GC to host an open house and community conversation about Heads Up America

Grayson College’s Phi Theta Kappa honor fraternity is sparking a community-wide dialogue on the “Heads Up America” grassroots movement to support universal community college by hosting an open house on Oct. 27 from 5:30-7:00 pm in the Arts and Communications Center on the Main Campus.

Heads Up America was launched nationally in September as part of the College Promise Campaign proposed by President Obama. The concept is to make two years of community college education easily accessible for responsible adults throughout the nation. The proposal would reward students who are willing to work to maintain good grades while staying focused on completing a degree in a timely manner. Community colleges will have local control to set the criteria that fits their region as it relates to this program.
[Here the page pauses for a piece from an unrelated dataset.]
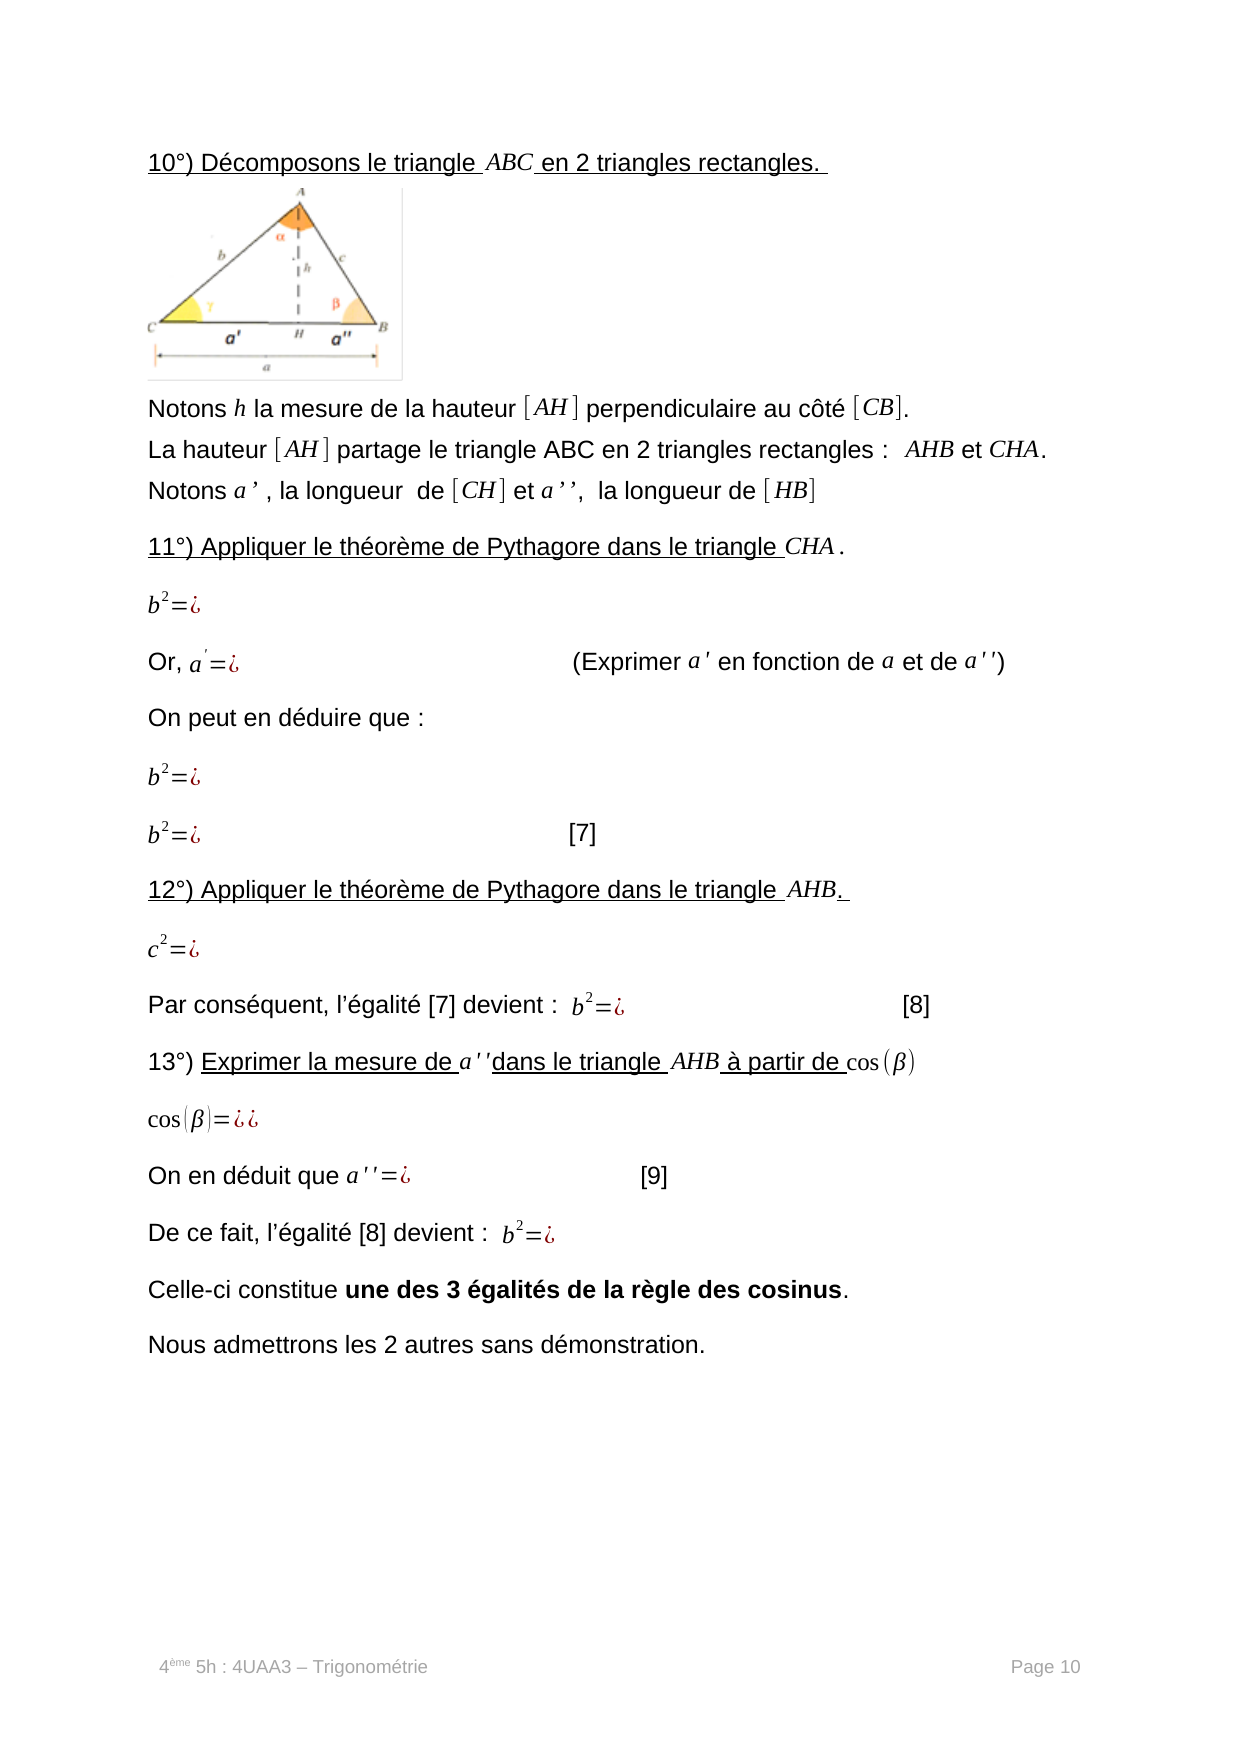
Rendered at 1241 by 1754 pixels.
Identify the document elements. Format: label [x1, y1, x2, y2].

picture [147, 188, 404, 382]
PTK chapter sponsor Mary Linder says this event is designed to start the conversation and begin learning what the College Promise might look like locally. “At this stage, we are simply trying to show the community what Grayson College has to offer and that our local citizens have much to gain by supporting the College Promise concept,” Linder said. “This is the first step in creating a college-going culture for our area.”
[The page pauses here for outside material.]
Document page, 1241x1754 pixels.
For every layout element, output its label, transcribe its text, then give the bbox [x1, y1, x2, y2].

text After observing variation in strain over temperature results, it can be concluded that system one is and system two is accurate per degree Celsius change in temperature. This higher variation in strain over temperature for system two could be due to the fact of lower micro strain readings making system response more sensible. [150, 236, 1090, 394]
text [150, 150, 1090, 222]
The open house is come and go, and will feature representatives from all segments of the college in one location. The public is invited to visit the campus and learn more about the educational and training opportunities of GC, plus pick up some literature about the national Heads Up America initiative.

GC President Jeremy McMillen said that many students in our area are already benefiting from federal and state grants, which are a large part of the funding structure of the national proposal. “A majority of our students already qualify for Pell and other grants. Plus our Foundation volunteers have been very successful in raising dollars for scholarships, which fills another large segment of the funding gap,” McMillen said. “With a focused effort and some creativity, I firmly believe that Grayson College could become one of the first in the state, if not the nation, to make this a reality for our communities and the hard-working students. I look forward to this and future conversations to hear what our local citizens would like to see their community college do to assist students who are willing to work for their grades and graduate in a timely manner.”